*** Provided passage ***

Most of the volcanoes in northern Chile are far from towns and inhabited areas and thus their activity does not create significant human hazards, but Taapaca is an exception: Putre, the major local population centre, is constructed on pyroclastic deposits from Taapaca, facing a threat from future eruptions. A highway (Chile Route 11 between La Paz and Arica) linking Bolivia with the Pacific Ocean is also in range on the southern flank, while the road to Visviri in Peru runs along the southwestern and western flanks. Additional areas within range of Taapaca are the towns of Socoroma and Zapahuira, as well as the Oruro Department in Bolivia. The danger is accentuated by the fact that Holocene activity has affected mainly the southwestern flank, where Putre is located. The average time between eruptions at Taapaca is about 450 years.

Future activity at Taapaca could result in further sector collapses when magma is injected into the edifice and deforms it, to the point that the volcano becomes unstable. Likewise, if lava domes are extruded onto the volcano they could generate block and ash flows as well as both primary and secondary pyroclastic flows. Eruptions between April and November (when the volcano is covered by snow) might generate lahars, as could rainfall during the wet season between December and March; the latter type of lahar happens frequently on present-day Taapaca owing to the steep slopes of the volcano, although it usually results solely in road damage.

The Chilean SERNAGEOMIN geological service monitors the volcano and shows a volcano hazard level for it. It also publishes a hazard map for Taapaca, which shows risk areas for lava bomb falls, pyroclastic flows and tephra fallout.

*** End of Provided passage ***
*** Exercise data ***

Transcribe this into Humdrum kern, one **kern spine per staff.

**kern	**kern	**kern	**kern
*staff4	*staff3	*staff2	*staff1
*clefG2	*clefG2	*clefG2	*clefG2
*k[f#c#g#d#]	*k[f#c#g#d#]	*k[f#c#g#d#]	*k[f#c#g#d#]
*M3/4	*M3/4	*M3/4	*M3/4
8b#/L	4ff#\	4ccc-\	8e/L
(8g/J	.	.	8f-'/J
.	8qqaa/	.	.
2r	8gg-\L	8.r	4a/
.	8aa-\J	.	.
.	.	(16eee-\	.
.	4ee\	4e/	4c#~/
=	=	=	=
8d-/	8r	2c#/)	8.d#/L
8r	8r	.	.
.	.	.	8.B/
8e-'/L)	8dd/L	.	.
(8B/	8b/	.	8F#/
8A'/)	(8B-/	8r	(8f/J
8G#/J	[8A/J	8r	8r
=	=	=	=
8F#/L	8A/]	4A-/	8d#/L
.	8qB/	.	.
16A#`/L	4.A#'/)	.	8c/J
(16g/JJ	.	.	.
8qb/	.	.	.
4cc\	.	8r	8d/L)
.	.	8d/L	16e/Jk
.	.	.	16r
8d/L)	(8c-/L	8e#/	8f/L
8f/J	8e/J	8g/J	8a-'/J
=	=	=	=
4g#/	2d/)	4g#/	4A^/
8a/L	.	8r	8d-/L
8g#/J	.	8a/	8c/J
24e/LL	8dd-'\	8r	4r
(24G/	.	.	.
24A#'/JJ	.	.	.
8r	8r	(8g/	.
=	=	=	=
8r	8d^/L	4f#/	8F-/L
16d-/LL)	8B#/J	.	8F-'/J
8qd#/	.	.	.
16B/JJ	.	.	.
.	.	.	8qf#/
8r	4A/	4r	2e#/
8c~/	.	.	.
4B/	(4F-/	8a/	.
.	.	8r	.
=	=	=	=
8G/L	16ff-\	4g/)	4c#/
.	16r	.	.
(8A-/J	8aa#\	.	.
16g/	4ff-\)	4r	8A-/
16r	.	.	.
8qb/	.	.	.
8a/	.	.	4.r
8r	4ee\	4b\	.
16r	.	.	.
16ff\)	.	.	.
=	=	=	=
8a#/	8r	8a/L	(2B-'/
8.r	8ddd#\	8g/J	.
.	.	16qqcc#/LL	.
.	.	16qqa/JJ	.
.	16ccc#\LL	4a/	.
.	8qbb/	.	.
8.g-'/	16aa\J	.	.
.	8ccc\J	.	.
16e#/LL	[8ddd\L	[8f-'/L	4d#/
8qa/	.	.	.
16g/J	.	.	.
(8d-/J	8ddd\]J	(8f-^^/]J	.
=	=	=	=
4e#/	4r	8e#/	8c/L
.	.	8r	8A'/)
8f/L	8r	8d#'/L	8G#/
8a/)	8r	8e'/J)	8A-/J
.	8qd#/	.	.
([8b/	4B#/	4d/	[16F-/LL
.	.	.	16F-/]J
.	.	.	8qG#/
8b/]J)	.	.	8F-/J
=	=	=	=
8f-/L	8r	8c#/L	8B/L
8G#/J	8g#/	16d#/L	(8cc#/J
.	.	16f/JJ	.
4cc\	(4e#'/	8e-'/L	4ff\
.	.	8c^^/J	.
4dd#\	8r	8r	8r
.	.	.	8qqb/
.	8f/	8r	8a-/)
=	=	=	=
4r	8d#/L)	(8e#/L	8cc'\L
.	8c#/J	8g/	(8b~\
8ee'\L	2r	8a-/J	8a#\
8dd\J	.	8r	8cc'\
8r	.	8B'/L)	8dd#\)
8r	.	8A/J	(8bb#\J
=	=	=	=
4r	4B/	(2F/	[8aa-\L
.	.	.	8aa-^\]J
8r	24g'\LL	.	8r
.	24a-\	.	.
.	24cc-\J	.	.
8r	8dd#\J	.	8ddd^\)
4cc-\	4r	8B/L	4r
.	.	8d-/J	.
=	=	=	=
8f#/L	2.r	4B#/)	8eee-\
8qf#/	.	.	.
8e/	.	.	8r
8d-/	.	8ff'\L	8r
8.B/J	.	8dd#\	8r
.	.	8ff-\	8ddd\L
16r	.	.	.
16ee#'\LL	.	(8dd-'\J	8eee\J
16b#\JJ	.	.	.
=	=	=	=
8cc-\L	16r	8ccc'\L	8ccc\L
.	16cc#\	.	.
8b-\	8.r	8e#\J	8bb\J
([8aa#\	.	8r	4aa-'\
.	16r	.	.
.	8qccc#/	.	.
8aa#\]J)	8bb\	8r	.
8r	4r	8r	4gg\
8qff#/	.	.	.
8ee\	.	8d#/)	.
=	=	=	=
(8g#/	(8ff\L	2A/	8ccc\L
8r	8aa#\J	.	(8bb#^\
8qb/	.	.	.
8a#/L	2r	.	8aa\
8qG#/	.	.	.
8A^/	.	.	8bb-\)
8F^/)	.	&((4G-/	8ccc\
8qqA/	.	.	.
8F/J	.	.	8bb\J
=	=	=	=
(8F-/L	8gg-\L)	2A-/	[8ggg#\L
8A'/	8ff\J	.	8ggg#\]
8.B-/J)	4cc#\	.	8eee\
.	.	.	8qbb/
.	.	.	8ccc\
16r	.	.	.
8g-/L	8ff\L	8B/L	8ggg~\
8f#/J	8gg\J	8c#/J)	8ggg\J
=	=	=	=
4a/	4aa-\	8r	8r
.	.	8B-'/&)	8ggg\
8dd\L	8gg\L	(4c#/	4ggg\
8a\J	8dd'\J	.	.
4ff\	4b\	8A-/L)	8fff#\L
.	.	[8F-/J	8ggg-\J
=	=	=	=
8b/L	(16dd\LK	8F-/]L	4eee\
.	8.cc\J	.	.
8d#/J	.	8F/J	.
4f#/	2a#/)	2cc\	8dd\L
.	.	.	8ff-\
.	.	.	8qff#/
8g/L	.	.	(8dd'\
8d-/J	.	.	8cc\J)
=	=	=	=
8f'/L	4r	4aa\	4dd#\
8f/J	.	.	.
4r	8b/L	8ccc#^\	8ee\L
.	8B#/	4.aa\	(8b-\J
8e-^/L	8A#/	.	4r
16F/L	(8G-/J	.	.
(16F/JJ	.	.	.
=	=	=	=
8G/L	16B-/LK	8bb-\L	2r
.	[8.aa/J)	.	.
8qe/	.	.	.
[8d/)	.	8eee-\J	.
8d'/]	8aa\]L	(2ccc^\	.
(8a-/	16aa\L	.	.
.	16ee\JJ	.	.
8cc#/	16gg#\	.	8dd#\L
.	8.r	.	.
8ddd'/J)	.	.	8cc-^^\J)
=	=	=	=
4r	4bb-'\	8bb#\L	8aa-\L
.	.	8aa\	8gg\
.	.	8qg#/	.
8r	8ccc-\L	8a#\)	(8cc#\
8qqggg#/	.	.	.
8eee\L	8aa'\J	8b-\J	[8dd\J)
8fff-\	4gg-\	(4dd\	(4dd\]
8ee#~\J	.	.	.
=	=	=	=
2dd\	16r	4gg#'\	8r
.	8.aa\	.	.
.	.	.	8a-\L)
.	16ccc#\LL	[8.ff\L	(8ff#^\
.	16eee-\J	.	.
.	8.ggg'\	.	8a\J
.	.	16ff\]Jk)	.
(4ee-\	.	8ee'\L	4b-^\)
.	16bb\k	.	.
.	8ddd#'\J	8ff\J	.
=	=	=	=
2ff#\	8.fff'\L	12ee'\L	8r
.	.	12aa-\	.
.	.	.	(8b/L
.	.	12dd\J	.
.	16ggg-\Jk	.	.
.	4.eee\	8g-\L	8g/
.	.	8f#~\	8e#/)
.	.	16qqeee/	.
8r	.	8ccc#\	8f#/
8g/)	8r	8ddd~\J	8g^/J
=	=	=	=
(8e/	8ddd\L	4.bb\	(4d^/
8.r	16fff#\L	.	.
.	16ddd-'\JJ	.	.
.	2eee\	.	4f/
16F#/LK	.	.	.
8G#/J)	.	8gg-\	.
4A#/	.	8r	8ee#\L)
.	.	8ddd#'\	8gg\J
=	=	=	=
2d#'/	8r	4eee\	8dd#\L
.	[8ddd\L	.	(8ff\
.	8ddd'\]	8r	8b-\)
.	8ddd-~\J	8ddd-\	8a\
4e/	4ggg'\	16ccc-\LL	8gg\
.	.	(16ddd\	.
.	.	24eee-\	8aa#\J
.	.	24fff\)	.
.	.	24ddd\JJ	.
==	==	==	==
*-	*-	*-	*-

*** End of Exercise data ***

> **Task**
Write out, word for word, the part of the text on Taapaca's volcanic hazards that starts at "Most of the" and ends at "about 450 years.". Rely only on the text about Taapaca's volcanic hazards.

> **Worked solution**
Most of the volcanoes in northern Chile are far from towns and inhabited areas and thus their activity does not create significant human hazards, but Taapaca is an exception: Putre, the major local population centre, is constructed on pyroclastic deposits from Taapaca, facing a threat from future eruptions. A highway (Chile Route 11 between La Paz and Arica) linking Bolivia with the Pacific Ocean is also in range on the southern flank, while the road to Visviri in Peru runs along the southwestern and western flanks. Additional areas within range of Taapaca are the towns of Socoroma and Zapahuira, as well as the Oruro Department in Bolivia. The danger is accentuated by the fact that Holocene activity has affected mainly the southwestern flank, where Putre is located. The average time between eruptions at Taapaca is about 450 years.